INSTRUCTIONS TO FOLLOW. For this exercise, print all of the data exactly as given.

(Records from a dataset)
[Start of Attachment]
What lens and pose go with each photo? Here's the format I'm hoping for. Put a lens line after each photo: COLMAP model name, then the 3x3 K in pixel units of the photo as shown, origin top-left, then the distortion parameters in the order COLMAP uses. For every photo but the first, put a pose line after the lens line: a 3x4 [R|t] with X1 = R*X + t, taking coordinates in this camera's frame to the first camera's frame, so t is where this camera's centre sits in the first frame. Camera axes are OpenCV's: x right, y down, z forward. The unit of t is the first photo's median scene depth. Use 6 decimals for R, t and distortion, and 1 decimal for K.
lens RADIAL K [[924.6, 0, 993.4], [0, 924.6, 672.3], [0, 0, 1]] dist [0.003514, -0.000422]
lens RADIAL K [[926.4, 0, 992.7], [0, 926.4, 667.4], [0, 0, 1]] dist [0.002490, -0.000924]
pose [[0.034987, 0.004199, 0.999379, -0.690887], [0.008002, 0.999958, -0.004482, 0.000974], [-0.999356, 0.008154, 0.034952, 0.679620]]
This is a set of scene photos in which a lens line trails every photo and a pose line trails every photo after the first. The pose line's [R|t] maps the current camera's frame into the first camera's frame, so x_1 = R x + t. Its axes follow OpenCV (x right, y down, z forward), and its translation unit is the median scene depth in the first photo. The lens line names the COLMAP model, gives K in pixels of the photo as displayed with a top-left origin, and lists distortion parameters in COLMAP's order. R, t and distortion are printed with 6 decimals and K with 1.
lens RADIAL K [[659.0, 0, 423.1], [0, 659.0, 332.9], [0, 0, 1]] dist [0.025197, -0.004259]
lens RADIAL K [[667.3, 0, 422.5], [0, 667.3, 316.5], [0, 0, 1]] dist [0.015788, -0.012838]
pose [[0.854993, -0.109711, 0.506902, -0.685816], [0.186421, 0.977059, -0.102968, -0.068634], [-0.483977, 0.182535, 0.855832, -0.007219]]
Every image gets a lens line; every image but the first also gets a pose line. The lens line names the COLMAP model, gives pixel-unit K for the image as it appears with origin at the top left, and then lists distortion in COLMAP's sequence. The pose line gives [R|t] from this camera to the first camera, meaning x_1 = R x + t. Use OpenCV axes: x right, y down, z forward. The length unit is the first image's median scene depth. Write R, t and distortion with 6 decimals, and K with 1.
[End of Attachment]
SOLVED PROBLEM.
What lens and pose go with each photo? Here's the format I'm hoping for. Put a lens line after each photo: COLMAP model name, then the 3x3 K in pixel units of the photo as shown, origin top-left, then the distortion parameters in the order COLMAP uses. For every photo but the first, put a pose line after the lens line: a 3x4 [R|t] with X1 = R*X + t, taking coordinates in this camera's frame to the first camera's frame, so t is where this camera's centre sits in the first frame. Camera axes are OpenCV's: x right, y down, z forward. The unit of t is the first photo's median scene depth. Use 6 decimals for R, t and distortion, and 1 decimal for K.
lens RADIAL K [[924.6, 0, 993.4], [0, 924.6, 672.3], [0, 0, 1]] dist [0.003514, -0.000422]
lens RADIAL K [[926.4, 0, 992.7], [0, 926.4, 667.4], [0, 0, 1]] dist [0.002490, -0.000924]
pose [[0.034987, 0.004199, 0.999379, -0.690887], [0.008002, 0.999958, -0.004482, 0.000974], [-0.999356, 0.008154, 0.034952, 0.679620]]
This is a set of scene photos in which a lens line trails every photo and a pose line trails every photo after the first. The pose line's [R|t] maps the current camera's frame into the first camera's frame, so x_1 = R x + t. Its axes follow OpenCV (x right, y down, z forward), and its translation unit is the median scene depth in the first photo. The lens line names the COLMAP model, gives K in pixels of the photo as displayed with a top-left origin, and lists distortion parameters in COLMAP's order. R, t and distortion are printed with 6 decimals and K with 1.
lens RADIAL K [[659.0, 0, 423.1], [0, 659.0, 332.9], [0, 0, 1]] dist [0.025197, -0.004259]
lens RADIAL K [[667.3, 0, 422.5], [0, 667.3, 316.5], [0, 0, 1]] dist [0.015788, -0.012838]
pose [[0.854993, -0.109711, 0.506902, -0.685816], [0.186421, 0.977059, -0.102968, -0.068634], [-0.483977, 0.182535, 0.855832, -0.007219]]
Every image gets a lens line; every image but the first also gets a pose line. The lens line names the COLMAP model, gives pixel-unit K for the image as it appears with origin at the top left, and then lists distortion in COLMAP's sequence. The pose line gives [R|t] from this camera to the first camera, meaning x_1 = R x + t. Use OpenCV axes: x right, y down, z forward. The length unit is the first image's median scene depth. Write R, t and distortion with 6 decimals, and K with 1.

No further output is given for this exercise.